While most would argue the move is the right one to keep people safe amongst the spreading virus, it’s truly a shame that these gritty Black Bears won’t have a shot to squeak into hockey’s version of March Madness.
Let’s be honest, with goaltender Jeremy Swayman between the pipes, the North Dakota’s and Minnesota-Duluth’s of the world probably didn’t want to see Maine in their bracket.
Swayman is arguably the best goaltender in the nation, and is a finalist for Hockey East Player of the Year, the league announced Thursday.
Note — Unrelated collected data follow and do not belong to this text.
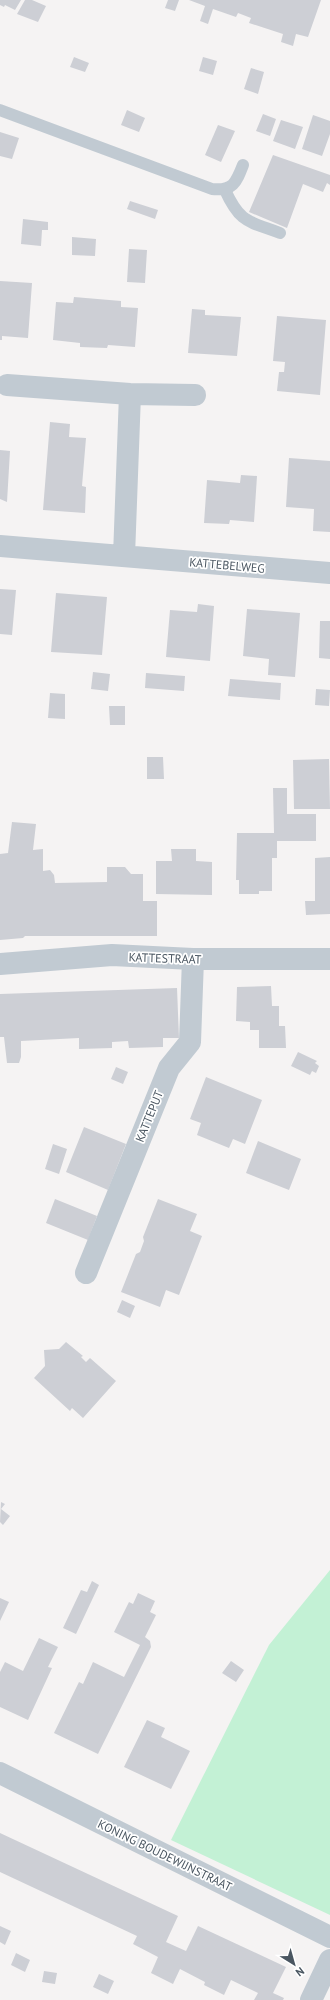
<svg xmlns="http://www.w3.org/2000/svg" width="330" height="2000" font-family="'PT Sans',sans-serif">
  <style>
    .green { fill: #c3f1d5 }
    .building { fill: #cdcfd5 }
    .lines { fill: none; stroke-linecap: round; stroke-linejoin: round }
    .service { stroke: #c1cad2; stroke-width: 12 }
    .minor { stroke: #c1cad2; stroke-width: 22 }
    .labels { text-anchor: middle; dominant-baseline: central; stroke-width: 3.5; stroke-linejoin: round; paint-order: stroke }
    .street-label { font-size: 12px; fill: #4a5661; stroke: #fff }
  </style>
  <rect width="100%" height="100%" fill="#f5f3f3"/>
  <!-- green -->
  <path class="green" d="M330,1570V1915L171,1840L269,1645Z"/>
  <!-- building -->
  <path class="building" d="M0,0H21L15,10L5,5L4,7L0,5Z
    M25,0H32L46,6L38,22L17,14Z
    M168,0H179L175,11L165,8Z
    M189,0H321L308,37L296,34L293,46L281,42L283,34L249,23L251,18L238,13L236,17L213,9L208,24L200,21L205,6Z
    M74,57L89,63L85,72L70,67Z
    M203,57L217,61L213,75L199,71Z
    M251,68L264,72L258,94L244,89Z
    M127,110L145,118L139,132L121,125Z
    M263,114L276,119L270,136L256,131Z
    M313,115L330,121V134L322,156L302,149Z
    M281,120L303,127L295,149L273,141Z
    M218,125L235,131L221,162L205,155Z
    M0,132L19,138L12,159L0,156Z
    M273,155L330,175V185L327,183L323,192L303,184L287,228L249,212Z
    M130,201L158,210L155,219L127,209Z
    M23,219L48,222V230H42L41,246L21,244Z
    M72,237L96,239L95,256L72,255Z
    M129,249L147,250L145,283L127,282Z
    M0,281L32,283L28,338L2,336V340H0Z
    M74,297L121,301V307L138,308L135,347L108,345L107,348L80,347V343L53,340L56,302L73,303Z
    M192,309L205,310V315L241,317L237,356L188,353Z
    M277,316L326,320L320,395L277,391L279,372H284L285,362L273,361Z
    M50,422L70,424L69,437L86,438L82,486L86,487L85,513L43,510Z
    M0,450L10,451L7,502L0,499Z
    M289,458L330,461V532L313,531L314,509L286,507Z
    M241,475L257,476L254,522L230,520L229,524L204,523L207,480L240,483Z
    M0,589L16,590L12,635L0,634Z
    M56,593L107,597L102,655L51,652Z
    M198,604L214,606L210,661L166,657L170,610L197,612Z
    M247,609L300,613L295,677L268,675L269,659L243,656Z
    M320,621H330V659L319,658Z
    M93,672L110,674L108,691L91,689Z
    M146,673L185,676L184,691L145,688Z
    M230,679L281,683L280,700L228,696Z
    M316,689L330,690L329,706L315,705Z
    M50,693L65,694V719L48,718Z
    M109,706H125V725H110Z
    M147,757H163L164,779H147Z
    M329,759L330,809H294L293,760Z
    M273,788H287V814H316V841H277V858H272V891H259V894H239V880H236L237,833H274Z
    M12,822L36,824L33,850L43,849V871L50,870L54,875L55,883L107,882V867H125L131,874H143V901H157V936H25L23,938L0,940V854L8,853Z
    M171,849H196V861L212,862V895L156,894V861H172Z
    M330,857V914L306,915L305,901H315V858Z
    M271,986L272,1006H279V1026H285L286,1048H259V1030H250V1022L236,1021L237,987Z
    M177,988L179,1038H163V1047L129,1048L128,1041L112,1042V1048L79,1049V1038L21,1041V1057L19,1063H7L4,1037H0V994Z
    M298,1052L317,1061L315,1063L319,1066L316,1073L312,1071L310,1075L291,1066Z
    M116,1067L128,1072L123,1084L111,1079Z
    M206,1077L262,1100L245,1144L233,1139L229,1148L197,1135L201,1123L190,1119Z
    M84,1127L126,1144L108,1190L66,1172Z
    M258,1141L301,1159L289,1190L246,1173Z
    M53,1144L67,1149L59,1174L45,1169Z
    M55,1199L97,1216L88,1240L46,1223Z
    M158,1199L197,1214L190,1231L202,1236L179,1295L166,1290L160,1307L121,1292L136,1254L140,1252L144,1241L143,1237Z
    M122,1300L135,1306L130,1318L117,1312Z
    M66,1342L83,1356L81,1357L86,1362L90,1358L116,1381L83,1418L72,1408L70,1411L34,1378L45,1366L44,1350L59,1349Z
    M1,1502L5,1504L1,1509L10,1516L3,1525L0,1522Z
    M92,1581L99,1585L76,1634L63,1628L81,1590L87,1592Z
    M138,1593L155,1601L150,1612L156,1615L145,1637L150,1641L151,1647L98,1754L54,1733L79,1682L83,1684L93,1662L124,1677L140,1645L114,1632L129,1602L133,1604Z
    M0,1598L9,1602L0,1621Z
    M39,1638L58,1647L48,1667L52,1668L28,1720L0,1707V1672L5,1662L23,1671Z
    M231,1661L244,1670L236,1682L222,1673Z
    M147,1720L165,1728L161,1737L190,1751L171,1789L124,1767Z
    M0,1833L178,1916L166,1942L177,1947L186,1951L198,1926L286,1967L273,1993L284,1998L283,2000H254L258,1993L231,1980L224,1995L204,1985L205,1982L180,1969L173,1984L151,1973L158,1957L133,1944L137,1936L0,1872Z
    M0,1926L11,1931L5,1945L0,1942Z
    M16,1953L30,1960L25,1972L11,1965Z
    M44,1971L57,1973L55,1984L42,1982Z
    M99,1974L114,1981L108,1994L93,1987Z"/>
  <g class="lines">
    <!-- service -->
    <path class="service" d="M0,110L212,189C233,191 236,183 243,165
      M225,190C240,223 248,221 280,233"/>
    <!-- minor -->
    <path class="minor" d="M7,385L130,394L195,395
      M0,546L330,573
      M124,556L130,394
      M0,964L112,955L193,959H330
      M86,1273L169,1068L190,1042L193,959
      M0,1773L330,1937
      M311,2000L330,1960"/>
  </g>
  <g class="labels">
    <!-- street labels -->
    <g class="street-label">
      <text transform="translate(227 565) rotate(5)">KATTEBELWEG</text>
      <text transform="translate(165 958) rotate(2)">KATTESTRAAT</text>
      <text transform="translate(149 1116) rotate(-68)">KATTEPUT</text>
      <text transform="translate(165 1855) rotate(26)">KONING BOUDEWIJNSTRAAT</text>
    </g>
  </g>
  <!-- north arrow -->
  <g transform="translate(294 1964) rotate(143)" stroke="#ffffff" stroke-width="3" paint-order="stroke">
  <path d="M0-3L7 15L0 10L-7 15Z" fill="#4a5661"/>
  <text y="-6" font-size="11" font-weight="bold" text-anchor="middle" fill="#4a5661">N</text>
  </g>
</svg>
Red Gendron is a Coach of the Year finalist, joining Mike Cavanaugh of UConn and Boston College’s Jerry York.
It’s too bad that the college hockey world won’t get a chance to see Swayman compete against the nation’s top teams on a national level. Had Maine had beaten UConn in its now-cancelled Hockey East quarterfinal series, the Black Bears would’ve had a good shot at an at-large NCAA Tourney spot.
It’s too bad for the rest of the Black Bears, who scrapped, clawed and overcame so many odds to get to host a league quarterfinal. Maine was picked to finish eighth in Hockey East in October. This team embodied the grit and determination of athletes who call Maine home.
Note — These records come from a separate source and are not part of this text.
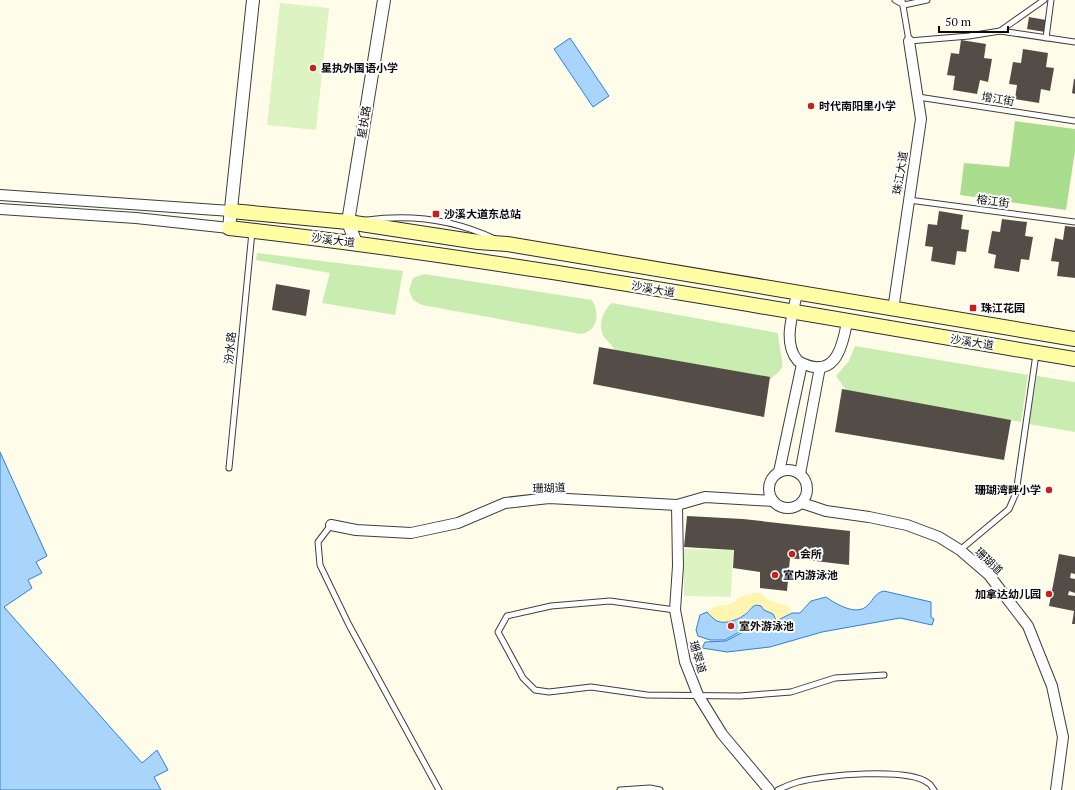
<svg xmlns="http://www.w3.org/2000/svg" width="1075" height="790" font-family="'PT Serif','Noto Sans SC',serif">
  <style>
    .green { fill: #c9ecb0 }
    .forest { fill: #aade8e }
    .sand { fill: #fff5b1 }
    .pitch { fill: #ddf3c2 }
    .water { fill: #a9d4fb; stroke: #2a82d8 }
    .building { fill: #544d47 }
    .lines { fill: none; stroke-linecap: round; stroke-linejoin: round }
    .service-casing { stroke: #3e3e3e; stroke-width: 7 }
    .minor-casing { stroke: #3e3e3e; stroke-width: 12 }
    .tertiary-casing { stroke: #3e3e3e; stroke-width: 14 }
    .secondary-casing { stroke: #2d2d2d; stroke-width: 16 }
    .service { stroke: #fff; stroke-width: 5 }
    .minor { stroke: #fff; stroke-width: 10 }
    .tertiary { stroke: #fff; stroke-width: 12 }
    .secondary { stroke: #fffea4; stroke-width: 14 }
    .poi-dot { fill: #c52119; stroke: #fff; stroke-width: 1.5 }
    .labels { text-anchor: middle; dominant-baseline: central; stroke-width: 4; stroke-linejoin: round; paint-order: stroke }
    .poi-label { font-size: 11px; font-weight: bold; fill: #0b0b0b; stroke: #fff; text-anchor: start }
    .street-label { font-size: 11px; fill: #0b0b0b; stroke: #fff }
  </style>
  <rect width="100%" height="100%" fill="#fffde9"/>
  <g class="green">
    <polygon points="257,253 403,271 395,315 322,303 330,273 256,260"/>
    <path d="M 424,274 L 592,300 C 600,313 598,331 581,334 L 422,305 L 413,300 L 409,290 L 413,278 Z"/>
    <path d="M 612,303 L 778,333 C 778,340 784,365 782,368 C 779,372 774,376 770,379 L 616,353 C 614,345 607,342 603,335 C 598,325 603,310 612,303 Z"/>
    <polygon points="855,346 1028,375 1021,422 846,390 836,376 849,361"/>
    <polygon points="1037,376 1075,382 1075,432 1029,424"/>
  </g>
  <polygon class="forest" points="1015,121 1075,129 1075,151 1066,210 960,195 964,163 1009,167"/>
  <path class="sand" d="M 754,593 L 760,593 C 768,601 776,603 787,605 L 791,612 L 776,620 C 771,610 762,610 751,607 C 744,616 729,627 717,621 C 713,619 710,615 707,612 L 716,606 L 731,604 L 742,596 Z"/>
  <g class="pitch">
    <polygon points="280,3 329,8 316,130 267,125"/>
    <polygon points="684,549 733,550 731,597 684,596"/>
  </g>
  <g class="water">
    <polygon points="570,38 609,96 593,107 554,49"/>
    <polygon points="0,452 47,556 36,562 42,573 28,580 32,588 4,607 142,763 157,750 168,770 154,777 161,790 0,790"/>
    <path d="M 884,591 L 931,602 L 931,617 L 934,619 L 932,625 L 900,618 L 822,632 L 770,647 L 727,652 L 702,648 L 705,642 L 726,641 L 745,631 L 758,630 L 792,613 L 800,613 L 811,601 L 826,597 C 836,604 857,617 868,605 C 874,599 875,593 884,591 Z"/>
    <path d="M 756,605 L 761,606 L 764,610 L 773,614 L 776,620 L 758,629 L 745,629 L 725,640 L 710,640 L 698,636 L 696,630 L 700,615 L 707,612 C 710,615 713,619 717,621 C 726,625 740,619 747,613 C 751,609 751,607 756,605 Z"/>
  </g>
  <g class="building">
    <polygon points="1029,17 1046,20 1045,32 1027,29"/>
    <polygon points="961,40 986,44 984,58 992,59 988,82 980,80 977,94 953,90 955,76 947,75 951,53 959,54"/>
    <polygon points="1023,49 1048,53 1046,67 1054,68 1050,91 1041,89 1039,103 1015,99 1017,85 1009,84 1013,62 1021,63"/>
    <polygon points="1074,79 1075,79 1075,94 1072,93"/>
    <polygon points="939,211 963,215 961,229 969,230 966,252 957,251 955,265 931,261 933,247 925,246 928,224 937,225"/>
    <polygon points="1002,219 1027,222 1025,236 1033,237 1029,260 1021,259 1019,272 994,268 996,255 988,253 992,231 1000,232"/>
    <polygon points="1065,226 1075,227 1075,278 1057,276 1059,262 1051,261 1055,238 1063,240"/>
    <polygon points="276,284 310,290 306,316 272,310"/>
    <polygon points="599,347 770,377 764,417 593,384"/>
    <polygon points="842,389 1011,420 1004,460 835,432"/>
    <polygon points="687,516 743,519 850,531 849,565 790,558 787,591 760,588 760,572 733,568 734,550 684,547"/>
    <polygon points="1059,554 1075,557 1075,574 1071,573 1070,578 1075,579 1075,593 1069,591 1068,595 1075,596 1075,624 1072,624 1074,611 1049,606"/>
  </g>
  <g class="lines">
    <g class="service-casing">
      <g id="service">
        <polyline points="895,0 904,5"/>
        <polyline points="902,0 909,41 969,36 1000,31 1075,42"/>
        <polyline points="904,5 927,0"/>
        <polyline points="1000,31 1044,0"/>
        <polyline points="1046,38 1051,0"/>
        <polyline points="918,97 1075,121"/>
        <polyline points="909,200 1075,222"/>
        <path d="M 367,220 C 411,214 455,220 495,239"/>
        <polyline points="229,468 252,232"/>
        <polyline points="331,525 318,542 320,565 349,625 439,790"/>
        <polyline points="960,550 1009,509 1016,493 1036,354"/>
        <polyline points="675,610 610,601 551,606 507,616 498,632 523,678 535,690 549,692 591,687 647,695 740,696 791,692 835,678 884,675"/>
        <polyline points="620,790 650,788 660,790"/>
        <path d="M 778,790 C 784,787 791,784 798,782 C 822,775 909,767 928,783 C 931,784 932,788 934,790"/>
      </g>
    </g>
    <g class="minor-casing">
      <g id="minor">
        <polyline points="0,195 231,211"/>
        <polyline points="0,209 136,218 229,228"/>
        <path d="M 797,293 C 793,314 782,343 798,361 C 834,381 842,350 847,322"/>
        <polyline points="893,310 921,119 909,41"/>
        <circle cx="788" cy="489" r="19"/>
        <polyline points="779,472 802,364"/>
        <polyline points="800,474 820,367"/>
        <polyline points="802,503 826,511 869,517 907,525 939,537 960,550 989,575 1028,626 1052,686 1063,737 1056,790"/>
        <polyline points="677,505 678,566 675,610 685,662 698,695 722,734 769,790"/>
        <polyline points="331,525 356,530 411,533 458,523 505,503 549,498 677,505 705,497 773,501"/>
      </g>
    </g>
    <g class="tertiary-casing">
      <g id="tertiary">
        <polyline points="229,228 253,0"/>
        <polyline points="356,243 348,222 384,0"/>
      </g>
    </g>
    <g class="secondary-casing">
      <g id="secondary">
        <polyline points="231,211 348,222 478,242 507,244 1075,339"/>
        <path d="M 229,228 C 513,260 793,313 1075,359"/>
      </g>
    </g>
    <use href="#service" class="service"/>
    <use href="#minor" class="minor"/>
    <use href="#tertiary" class="tertiary"/>
    <use href="#secondary" class="secondary"/>
  </g>
  <g class="poi-dot">
    <circle cx="313" cy="68" r="4"/>
    <circle cx="811" cy="106" r="4"/>
    <rect x="432" y="210" width="8" height="8" rx="2"/>
    <rect x="969" y="304" width="8" height="8" rx="2"/>
    <circle cx="1049" cy="490" r="4"/>
    <circle cx="792" cy="554" r="4"/>
    <circle cx="775" cy="575" r="4"/>
    <circle cx="1049" cy="594" r="4"/>
    <circle cx="731" cy="626" r="4"/>
  </g>
  <g class="labels">
    <g class="poi-label">
      <text x="321" y="68">星执外国语小学</text>
      <text x="819" y="106">时代南阳里小学</text>
      <text x="444" y="214">沙溪大道东总站</text>
      <text x="981" y="308">珠江花园</text>
      <text x="1041" y="490" text-anchor="end">珊瑚湾畔小学</text>
      <text x="800" y="554">会所</text>
      <text x="783" y="575">室内游泳池</text>
      <text x="1041" y="594" text-anchor="end">加拿达幼儿园</text>
      <text x="739" y="626">室外游泳池</text>
    </g>
    <g class="street-label">
      <text transform="translate(998 99) rotate(9)">增江街</text>
      <text transform="translate(364 122) rotate(-81)">星执路</text>
      <text transform="translate(900 173) rotate(-81)">珠江大道</text>
      <text transform="translate(993 201) rotate(8)">榕江街</text>
      <text transform="translate(333 240) rotate(7)">沙溪大道</text>
      <text transform="translate(653 289) rotate(10)">沙溪大道</text>
      <text transform="translate(972 342) rotate(9)">沙溪大道</text>
      <text transform="translate(230 348) rotate(-84)">汾水路</text>
      <text transform="translate(549 488) rotate(-2)">珊瑚道</text>
      <text transform="translate(989 561) rotate(43)">珊瑚道</text>
      <text transform="translate(698 657) rotate(74)">珊翠道</text>
    </g>
  </g>
  <path d="M939 26v6h69v-6" fill="none" stroke="#0b0b0b" stroke-width="2"/>
  <text x="945" y="26" font-size="12" fill="#0b0b0b" stroke="#ffffff" stroke-width="3" paint-order="stroke">50 m</text>
</svg>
It’s possible that Friday’s finale will be the last time we see Swayman in a Maine sweater. Don’t be surprise if he signs with the Boston Bruins this spring, and if the NHL and AHL resume play, he’s between the pipes in Providence. Tuukka Rask is on the back nine of his career, and the way Swayman has played this year, he’s ready to take the jump and let freshman Matt Theissen, a Vancouver Canucks draft pick, take over the Alfond crease come the fall. It’s not impossible to rule out junior Eduards Tralmarks garnering NHL interest this spring as well. Don’t be surprised if he leaves too.
Even though the season ended in abrupt fashion, Maine should hold its heads high and be proud of what it accomplished. Maybe this is a message to the rest of the college hockey world this tradition-laden program is on its way back.
The Black Bears are young and talented on defense and have a solid recruiting class of forwards coming in. The smiles on the faces of the players as they skated around after beating a team they’d only beaten once in seven seasons to earn home-ice was unforgettable. It gave fans and media alike a flashback to the glory days.
It also shapes up to be an important year as Gendron will be in a contract year. Let’s see if he can string together consecutive good years.
If you need a hockey fix, “Miracle” is available on Disney Plus and “Out of the Woods” is on YouTube.